TRAVAIL À RÉALISER
D'après l'extrait sur la crise gouvernementale au Liban, à quelle date Jean-Yves Le Drian a-t-il lancé l'appel de Paris ?

EXTRAIT
== == ==

Renforcer les pressions sur les protagonistes libanais responsables de l’obstruction dans la formation d’un gouvernement capable de s’atteler aux réformes. Œuvrer donc à induire un changement de leur comportement afin de faciliter une sortie de crise, tout en laissant entrevoir la possibilité de sanctions à l’égard de dirigeants libanais. L’appel de Paris semble aujourd’hui faire son chemin, du côté de Londres notamment. Sachant qu’au final, seul le Liban peut enclencher le processus de formation d’un gouvernement capable de mener les réformes réclamées par la communauté internationale, en réalisant les compromis nécessaires.

Car les dirigeants libanais ne peuvent persister avec leurs anciennes pratiques, alors qu’on observe, sur le plan local, des cas de malnutrition d’enfants, une montée des groupes extrémistes et une hausse de la grande criminalité, qui viennent se greffer sur l’instabilité régionale et une augmentation sensible du phénomène migratoire. Un scénario source de forte inquiétude pour les diplomates occidentaux qui ont récemment multiplié les rencontres avec les leaders locaux de différents bords, histoire de rappeler que l’effondrement sera d’autant plus douloureux que les décisions tardent à venir. Et que le pays du Cèdre court à la catastrophe, toutes communautés confondues. La formation du gouvernement n’étant que le début d’un processus long et difficile, avec pour point de départ la réduction des dépenses, l’augmentation des exportations, la lutte contre la corruption, l’adoption d’un programme cohérent de coopération avec le FMI… Lancé le 29 mars dernier pour la énième fois par le chef du Quai d’Orsay, Jean-Yves Le Drian, dans le cadre de l’initiative française pour la formation d’un gouvernement de mission, l’appel de Paris fait assumer à l’ensemble des forces politiques libanaises « l’entière responsabilité de l’impasse ». Même s’il est évident que le chef de la diplomatie française considère le camp présidentiel comme étant le principal obstacle à la naissance du cabinet. Il invite expressément toutes les parties à former « un gouvernement compétent, prêt à travailler sérieusement et dans l’intérêt général, à la mise en œuvre de réformes connues de tous ». « Après sept mois de blocage, l’heure est venue de renforcer les pressions pour y parvenir. » La réflexion est donc engagée avec ses homologues européens en vue « d’identifier les leviers » dans ce sens.

== == ==

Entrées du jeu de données
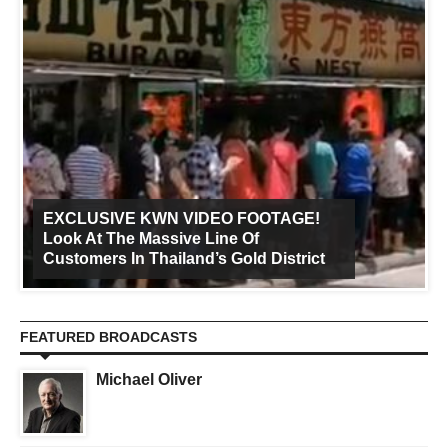
EXCLUSIVE KWN VIDEO FOOTAGE!
Look At The Massive Line Of
Customers In Thailand’s Gold District
FEATURED BROADCASTS
Michael Oliver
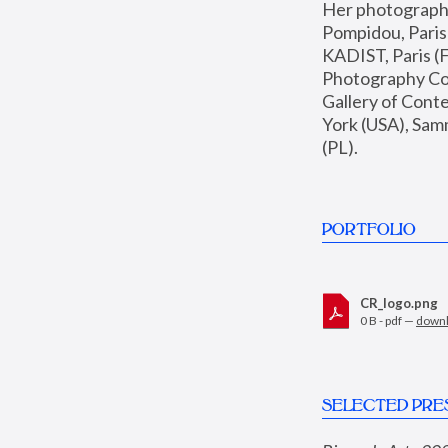
Her photographs 
Pompidou, Pari
KADIST, Paris (F
Photography Coll
Gallery of Con
York (USA), Sam
(PL).
PORTFOLIO
CR_logo.png
0 B - pdf —
down
SELECTED PRE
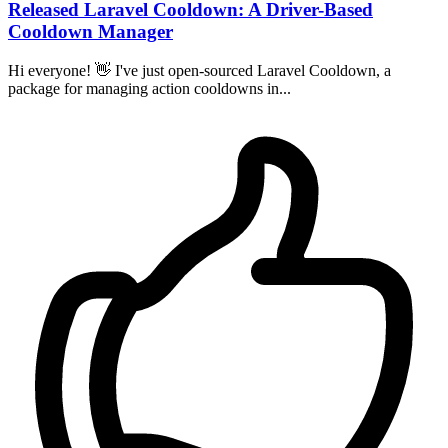
Released Laravel Cooldown: A Driver-Based
Cooldown Manager
Hi everyone! 👋 I've just open-sourced Laravel Cooldown, a
package for managing action cooldowns in...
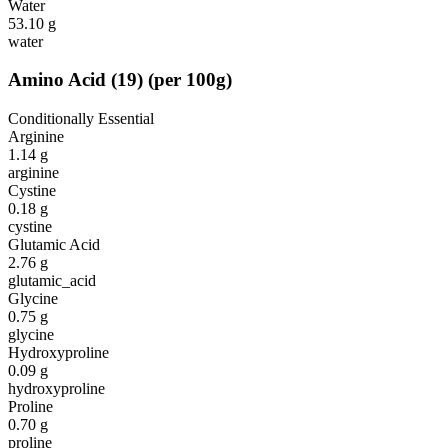
Water
53.10
g
water
Amino Acid
(
19
)
(per 100g)
Conditionally Essential
Arginine
1.14
g
arginine
Cystine
0.18
g
cystine
Glutamic Acid
2.76
g
glutamic_acid
Glycine
0.75
g
glycine
Hydroxyproline
0.09
g
hydroxyproline
Proline
0.70
g
proline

== == ==

RÉPONSE
Le 29 mars dernier.